Las manifestaciones artísticas en la historia de la humanidad han sido y serán las representaciones de las sociedades de las personas que las crean; citaré algunos ejemplos correspondientes a la literatura: D.W. Lawrance escribe en 1928 El amante de Lady Chaterly, en el que expone temas sexuales, que hasta la época eran considerados como tabúes en Inglaterra; a mediados del siglo XX Henry Miller escribe Trópico de Cáncer y Trópico de Capricornio, expresando su rechazo a la sociedad de consumo en EEUU; y Heinrich Boll publica Opiniones de un payaso en 1963, criticando y satirizando a la sociedad alemana (especialmente a la católica), después de haber vivido en carne propia dos fatídicas guerras mundiales.

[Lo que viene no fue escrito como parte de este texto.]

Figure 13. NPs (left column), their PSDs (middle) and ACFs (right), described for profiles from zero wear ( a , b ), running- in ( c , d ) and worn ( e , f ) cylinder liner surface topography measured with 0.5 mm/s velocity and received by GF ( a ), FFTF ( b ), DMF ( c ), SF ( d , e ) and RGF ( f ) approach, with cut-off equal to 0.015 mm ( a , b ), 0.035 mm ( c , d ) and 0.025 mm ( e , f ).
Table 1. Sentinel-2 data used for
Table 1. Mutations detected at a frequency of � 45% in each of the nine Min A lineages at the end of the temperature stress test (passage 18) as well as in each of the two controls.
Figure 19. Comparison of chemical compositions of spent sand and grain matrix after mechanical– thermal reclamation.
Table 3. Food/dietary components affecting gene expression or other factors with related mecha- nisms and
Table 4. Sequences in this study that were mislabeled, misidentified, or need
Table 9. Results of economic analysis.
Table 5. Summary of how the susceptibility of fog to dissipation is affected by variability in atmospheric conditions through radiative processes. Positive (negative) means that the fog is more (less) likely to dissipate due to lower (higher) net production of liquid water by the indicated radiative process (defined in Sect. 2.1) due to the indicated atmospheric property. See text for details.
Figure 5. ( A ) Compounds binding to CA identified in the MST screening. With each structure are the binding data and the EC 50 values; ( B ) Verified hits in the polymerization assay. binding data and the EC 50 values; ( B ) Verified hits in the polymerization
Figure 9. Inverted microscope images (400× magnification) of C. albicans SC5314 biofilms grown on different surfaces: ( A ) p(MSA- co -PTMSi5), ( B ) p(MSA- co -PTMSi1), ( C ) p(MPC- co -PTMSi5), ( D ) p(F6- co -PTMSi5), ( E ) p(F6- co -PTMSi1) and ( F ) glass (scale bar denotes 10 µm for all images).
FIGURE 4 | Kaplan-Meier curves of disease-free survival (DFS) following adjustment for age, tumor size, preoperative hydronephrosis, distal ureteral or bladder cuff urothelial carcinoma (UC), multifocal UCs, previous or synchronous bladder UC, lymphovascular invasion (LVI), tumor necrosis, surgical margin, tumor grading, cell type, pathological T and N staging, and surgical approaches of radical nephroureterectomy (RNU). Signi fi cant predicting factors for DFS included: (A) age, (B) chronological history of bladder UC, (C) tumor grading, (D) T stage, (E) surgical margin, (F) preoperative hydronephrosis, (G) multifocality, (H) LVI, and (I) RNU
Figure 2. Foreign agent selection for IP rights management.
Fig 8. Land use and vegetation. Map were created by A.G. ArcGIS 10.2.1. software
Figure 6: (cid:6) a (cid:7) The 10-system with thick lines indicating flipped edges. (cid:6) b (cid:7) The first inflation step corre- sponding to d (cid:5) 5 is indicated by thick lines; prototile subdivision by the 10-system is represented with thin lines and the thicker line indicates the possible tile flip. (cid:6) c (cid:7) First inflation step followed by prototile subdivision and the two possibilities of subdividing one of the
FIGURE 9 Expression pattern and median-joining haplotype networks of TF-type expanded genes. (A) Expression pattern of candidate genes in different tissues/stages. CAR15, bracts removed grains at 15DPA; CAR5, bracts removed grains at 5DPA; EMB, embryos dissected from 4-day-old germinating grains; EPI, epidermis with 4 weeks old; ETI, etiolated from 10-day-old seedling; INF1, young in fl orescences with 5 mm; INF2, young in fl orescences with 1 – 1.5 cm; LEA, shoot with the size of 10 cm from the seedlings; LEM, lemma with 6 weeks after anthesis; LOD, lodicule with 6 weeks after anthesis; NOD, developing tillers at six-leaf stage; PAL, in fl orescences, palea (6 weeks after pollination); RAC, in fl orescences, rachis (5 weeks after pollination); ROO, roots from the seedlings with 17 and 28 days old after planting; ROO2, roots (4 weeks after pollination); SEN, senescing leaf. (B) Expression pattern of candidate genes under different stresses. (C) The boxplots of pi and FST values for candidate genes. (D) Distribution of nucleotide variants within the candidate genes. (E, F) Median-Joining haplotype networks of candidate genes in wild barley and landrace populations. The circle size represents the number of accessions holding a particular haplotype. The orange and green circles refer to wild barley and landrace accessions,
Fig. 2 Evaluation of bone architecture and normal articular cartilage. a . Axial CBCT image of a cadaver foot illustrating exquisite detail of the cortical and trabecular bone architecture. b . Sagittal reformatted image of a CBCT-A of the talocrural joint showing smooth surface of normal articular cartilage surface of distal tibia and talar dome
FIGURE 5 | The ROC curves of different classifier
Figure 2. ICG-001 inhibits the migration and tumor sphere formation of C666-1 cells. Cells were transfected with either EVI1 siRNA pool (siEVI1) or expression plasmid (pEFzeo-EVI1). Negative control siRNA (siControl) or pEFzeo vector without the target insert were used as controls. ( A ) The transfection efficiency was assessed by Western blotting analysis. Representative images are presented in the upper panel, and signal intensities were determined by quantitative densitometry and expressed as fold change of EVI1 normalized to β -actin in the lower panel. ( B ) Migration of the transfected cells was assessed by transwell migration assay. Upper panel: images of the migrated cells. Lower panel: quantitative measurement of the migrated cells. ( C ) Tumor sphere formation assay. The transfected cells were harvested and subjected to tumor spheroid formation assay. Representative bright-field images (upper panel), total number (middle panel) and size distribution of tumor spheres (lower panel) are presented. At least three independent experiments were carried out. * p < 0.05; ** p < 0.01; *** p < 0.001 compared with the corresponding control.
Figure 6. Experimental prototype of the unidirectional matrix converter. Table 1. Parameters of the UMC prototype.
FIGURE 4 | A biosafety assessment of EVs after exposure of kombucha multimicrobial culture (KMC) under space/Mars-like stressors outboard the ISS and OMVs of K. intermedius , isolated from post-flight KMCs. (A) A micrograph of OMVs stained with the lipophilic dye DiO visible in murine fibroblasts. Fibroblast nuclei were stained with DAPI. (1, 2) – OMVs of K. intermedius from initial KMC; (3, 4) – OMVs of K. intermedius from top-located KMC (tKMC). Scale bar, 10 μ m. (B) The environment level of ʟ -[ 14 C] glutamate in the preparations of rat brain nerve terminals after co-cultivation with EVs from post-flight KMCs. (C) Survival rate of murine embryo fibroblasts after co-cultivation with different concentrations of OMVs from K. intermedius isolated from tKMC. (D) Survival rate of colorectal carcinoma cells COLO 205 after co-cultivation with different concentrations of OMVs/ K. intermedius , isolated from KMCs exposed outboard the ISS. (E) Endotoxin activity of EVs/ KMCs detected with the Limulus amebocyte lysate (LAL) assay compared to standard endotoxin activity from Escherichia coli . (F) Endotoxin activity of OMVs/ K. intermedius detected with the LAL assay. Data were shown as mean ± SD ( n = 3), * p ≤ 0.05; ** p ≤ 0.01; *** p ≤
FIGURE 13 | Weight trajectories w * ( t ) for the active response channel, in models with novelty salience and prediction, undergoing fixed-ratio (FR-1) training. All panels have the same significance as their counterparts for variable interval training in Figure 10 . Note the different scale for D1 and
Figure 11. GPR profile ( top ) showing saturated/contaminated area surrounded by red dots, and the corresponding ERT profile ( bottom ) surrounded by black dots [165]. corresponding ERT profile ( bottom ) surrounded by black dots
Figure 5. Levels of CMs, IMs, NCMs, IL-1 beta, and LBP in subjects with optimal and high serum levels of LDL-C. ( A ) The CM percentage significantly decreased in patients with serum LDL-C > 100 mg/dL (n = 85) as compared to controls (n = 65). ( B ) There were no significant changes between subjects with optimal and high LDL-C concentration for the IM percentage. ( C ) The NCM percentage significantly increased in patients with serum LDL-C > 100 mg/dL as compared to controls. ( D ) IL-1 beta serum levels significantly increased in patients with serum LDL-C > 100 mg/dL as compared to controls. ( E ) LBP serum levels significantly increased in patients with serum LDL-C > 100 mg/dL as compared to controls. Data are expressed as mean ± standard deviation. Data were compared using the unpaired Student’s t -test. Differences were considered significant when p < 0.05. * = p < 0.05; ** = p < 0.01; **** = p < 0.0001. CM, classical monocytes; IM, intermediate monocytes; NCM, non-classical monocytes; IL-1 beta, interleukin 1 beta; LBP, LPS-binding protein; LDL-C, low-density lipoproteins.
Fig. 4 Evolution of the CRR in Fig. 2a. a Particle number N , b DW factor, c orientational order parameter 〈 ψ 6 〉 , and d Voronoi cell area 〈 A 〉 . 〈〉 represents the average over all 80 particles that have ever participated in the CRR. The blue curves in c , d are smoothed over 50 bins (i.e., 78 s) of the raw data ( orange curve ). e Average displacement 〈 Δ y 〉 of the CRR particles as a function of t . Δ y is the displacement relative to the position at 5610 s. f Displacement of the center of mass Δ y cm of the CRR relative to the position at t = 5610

Para algunas personas la fotografía es un arte, para otras no; pero tiene como elemento esencial a la imagen, por lo tanto puede transmitir al público emociones mucho más fuertes, conmovedoras y más desgarradoras que las que puede evocar un poema, un cuento, una novela o un cuadro.
La fotografía tiene la ventaja de capturar momentos impactantes y congelarlos para posteriormente exhibirlos en salas inmensas con una gran asistencia de personas, que de manera estóica, observan, escrutan e interpretan, cada uno a su parecer, lo que el fotógrafo tomó.
Actualmente, las sociedades en todo el mundo viven tiempos aciagos: guerras, genocidios, desastres naturales y el resultado de todos esos acontecimientos es ver al ser humano reducido a la más espantosa de las miserias.
Con este marco, el mundo solamente puede brindar al fotógrafo escenas de muertos, cuadros de personas famélicas y ciudades convertidas en escombros.
En el World Press Photo el denominador común es la miseria del mundo; detrás de esto se encuentra también el morbo de las personas asistentes que, aglutinadas en el Centro Cultural Metropolitano, evidencian una fascinación necrófila.
Apuesto lo que sea, a que si se realizaba una exposición con fotos de paisajes naturales, de animales, de albas y ocasos, la sala permanecería vacía.